**WHAT IS NEEDED**
If an entry holds a picture, leave the picture out and copy the rest exactly.

**RECORDS PROVIDED**

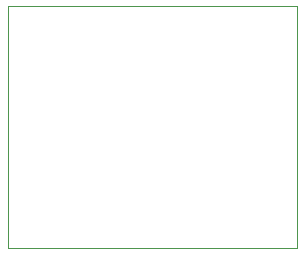
<source format=gbr>
%TF.GenerationSoftware,KiCad,Pcbnew,6.0.0-d3dd2cf0fa~116~ubuntu20.04.1*%
%TF.CreationDate,2022-01-27T11:36:16+01:00*%
%TF.ProjectId,ex00,65783030-2e6b-4696-9361-645f70636258,rev?*%
%TF.SameCoordinates,Original*%
%TF.FileFunction,Profile,NP*%
%FSLAX46Y46*%
G04 Gerber Fmt 4.6, Leading zero omitted, Abs format (unit mm)*
G04 Created by KiCad (PCBNEW 6.0.0-d3dd2cf0fa~116~ubuntu20.04.1) date 2022-01-27 11:36:16*
%MOMM*%
%LPD*%
G01*
G04 APERTURE LIST*
%TA.AperFunction,Profile*%
%ADD10C,0.100000*%
%TD*%
G04 APERTURE END LIST*
D10*
X83500000Y-71500000D02*
X59000000Y-71500000D01*
X59000000Y-71500000D02*
X59000000Y-92000000D01*
X59000000Y-92000000D02*
X83500000Y-92000000D01*
X83500000Y-92000000D02*
X83500000Y-71500000D01*
M02*

</source>
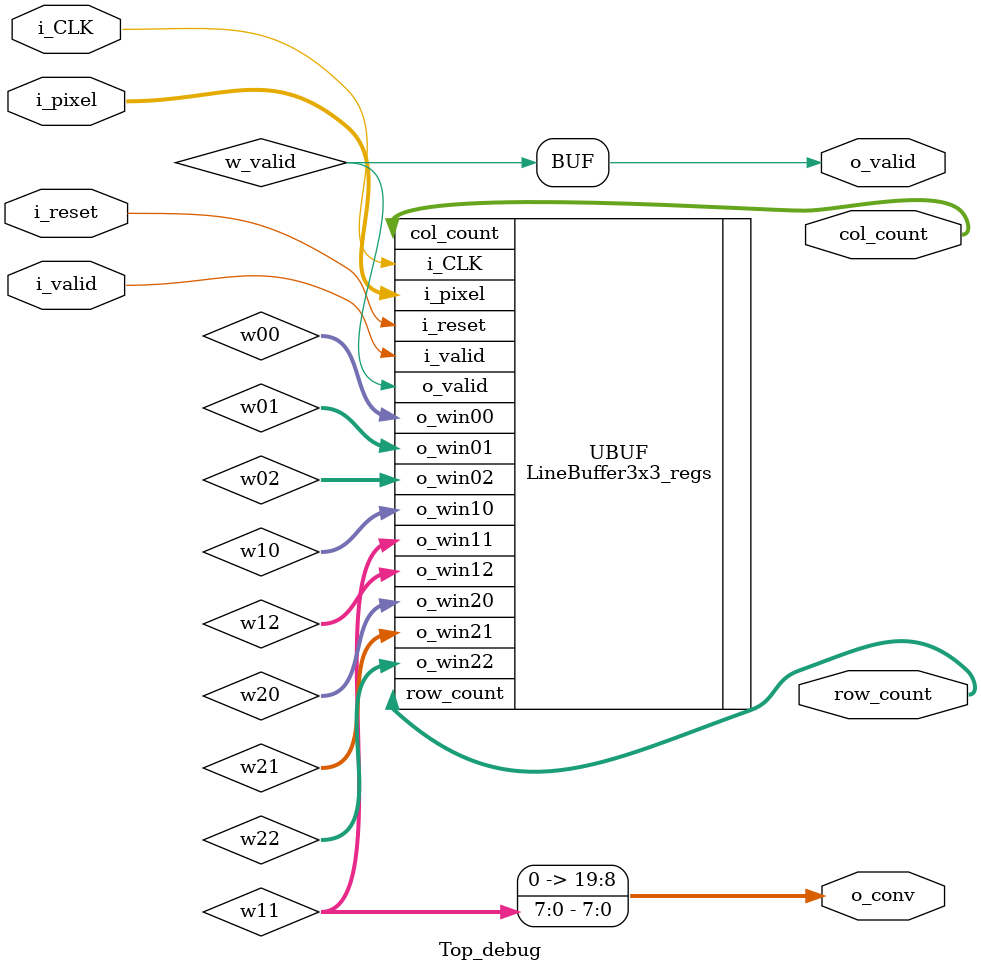
<source format=v>
`timescale 1ns/1ps

module Top_debug #(
    parameter BITW  = 8,
    parameter WIDTH = 256,
    parameter ACCW  = 20
)(
    input  wire             i_CLK,
    input  wire             i_reset,
    input  wire             i_valid,
    input  wire [BITW-1:0]  i_pixel,

    output wire             o_valid,
    output wire [ACCW-1:0]  o_conv,

    output wire [15:0]      row_count,
    output wire [15:0]      col_count
);

    // sinais da janela
    wire w_valid;
    wire [BITW-1:0] w00,w01,w02,w10,w11,w12,w20,w21,w22;

    LineBuffer3x3_regs #(.BITW(BITW), .WIDTH(WIDTH)) UBUF (
        .i_CLK(i_CLK), .i_reset(i_reset),
        .i_valid(i_valid), .i_pixel(i_pixel),
        .o_valid(w_valid),
        .o_win00(w00), .o_win01(w01), .o_win02(w02),
        .o_win10(w10), .o_win11(w11), .o_win12(w12),
        .o_win20(w20), .o_win21(w21), .o_win22(w22),
        .row_count(row_count),
        .col_count(col_count)
    );

    // Convolução identidade: só pega pixel central
    assign o_valid = w_valid;
    assign o_conv  = w11;

endmodule

</source>
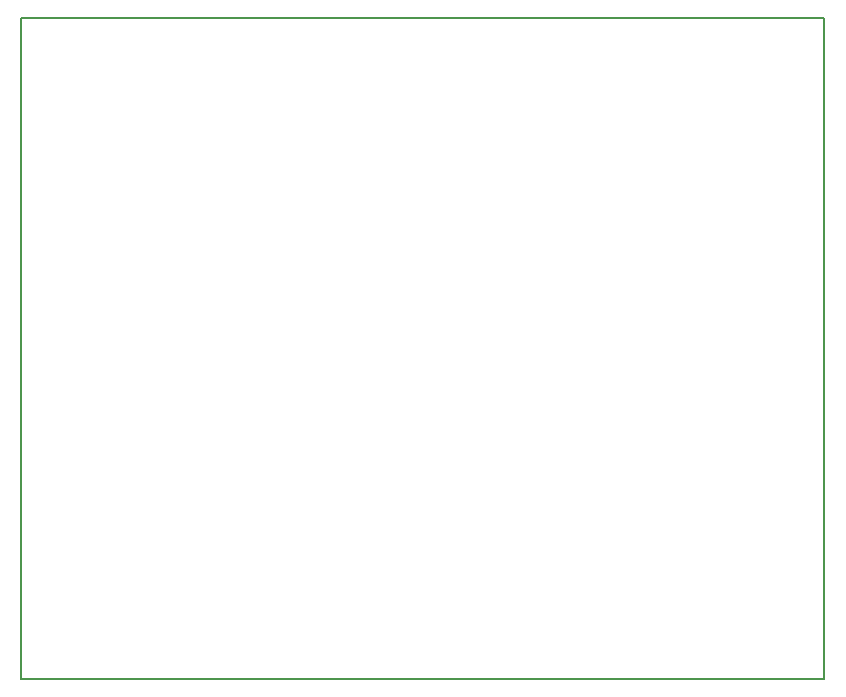
<source format=gbr>
G04 #@! TF.FileFunction,Other,User*
%FSLAX46Y46*%
G04 Gerber Fmt 4.6, Leading zero omitted, Abs format (unit mm)*
G04 Created by KiCad (PCBNEW 4.0.2-stable) date 10/6/2017 5:38:16 PM*
%MOMM*%
G01*
G04 APERTURE LIST*
%ADD10C,0.100000*%
%ADD11C,0.200000*%
G04 APERTURE END LIST*
D10*
D11*
X149000000Y-152000000D02*
X217000000Y-152000000D01*
X149000000Y-208000000D02*
X149000000Y-152000000D01*
X217000000Y-208000000D02*
X149000000Y-208000000D01*
X217000000Y-152000000D02*
X217000000Y-208000000D01*
M02*

</source>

**RESULT**
<source format=gbr>
%TF.GenerationSoftware,KiCad,Pcbnew,6.0.0-d3dd2cf0fa~116~ubuntu20.04.1*%
%TF.CreationDate,2022-01-27T11:36:16+01:00*%
%TF.ProjectId,ex00,65783030-2e6b-4696-9361-645f70636258,rev?*%
%TF.SameCoordinates,Original*%
%TF.FileFunction,Profile,NP*%
%FSLAX46Y46*%
G04 Gerber Fmt 4.6, Leading zero omitted, Abs format (unit mm)*
G04 Created by KiCad (PCBNEW 6.0.0-d3dd2cf0fa~116~ubuntu20.04.1) date 2022-01-27 11:36:16*
%MOMM*%
%LPD*%
G01*
G04 APERTURE LIST*
%TA.AperFunction,Profile*%
%ADD10C,0.100000*%
%TD*%
G04 APERTURE END LIST*
D10*
X83500000Y-71500000D02*
X59000000Y-71500000D01*
X59000000Y-71500000D02*
X59000000Y-92000000D01*
X59000000Y-92000000D02*
X83500000Y-92000000D01*
X83500000Y-92000000D02*
X83500000Y-71500000D01*
M02*

</source>
<source format=v>
`timescale 1ns/1ps

module Top_debug #(
    parameter BITW  = 8,
    parameter WIDTH = 256,
    parameter ACCW  = 20
)(
    input  wire             i_CLK,
    input  wire             i_reset,
    input  wire             i_valid,
    input  wire [BITW-1:0]  i_pixel,

    output wire             o_valid,
    output wire [ACCW-1:0]  o_conv,

    output wire [15:0]      row_count,
    output wire [15:0]      col_count
);

    // sinais da janela
    wire w_valid;
    wire [BITW-1:0] w00,w01,w02,w10,w11,w12,w20,w21,w22;

    LineBuffer3x3_regs #(.BITW(BITW), .WIDTH(WIDTH)) UBUF (
        .i_CLK(i_CLK), .i_reset(i_reset),
        .i_valid(i_valid), .i_pixel(i_pixel),
        .o_valid(w_valid),
        .o_win00(w00), .o_win01(w01), .o_win02(w02),
        .o_win10(w10), .o_win11(w11), .o_win12(w12),
        .o_win20(w20), .o_win21(w21), .o_win22(w22),
        .row_count(row_count),
        .col_count(col_count)
    );

    // Convolução identidade: só pega pixel central
    assign o_valid = w_valid;
    assign o_conv  = w11;

endmodule

</source>
<source format=gbr>
G04 #@! TF.FileFunction,Other,User*
%FSLAX46Y46*%
G04 Gerber Fmt 4.6, Leading zero omitted, Abs format (unit mm)*
G04 Created by KiCad (PCBNEW 4.0.2-stable) date 10/6/2017 5:38:16 PM*
%MOMM*%
G01*
G04 APERTURE LIST*
%ADD10C,0.100000*%
%ADD11C,0.200000*%
G04 APERTURE END LIST*
D10*
D11*
X149000000Y-152000000D02*
X217000000Y-152000000D01*
X149000000Y-208000000D02*
X149000000Y-152000000D01*
X217000000Y-208000000D02*
X149000000Y-208000000D01*
X217000000Y-152000000D02*
X217000000Y-208000000D01*
M02*

</source>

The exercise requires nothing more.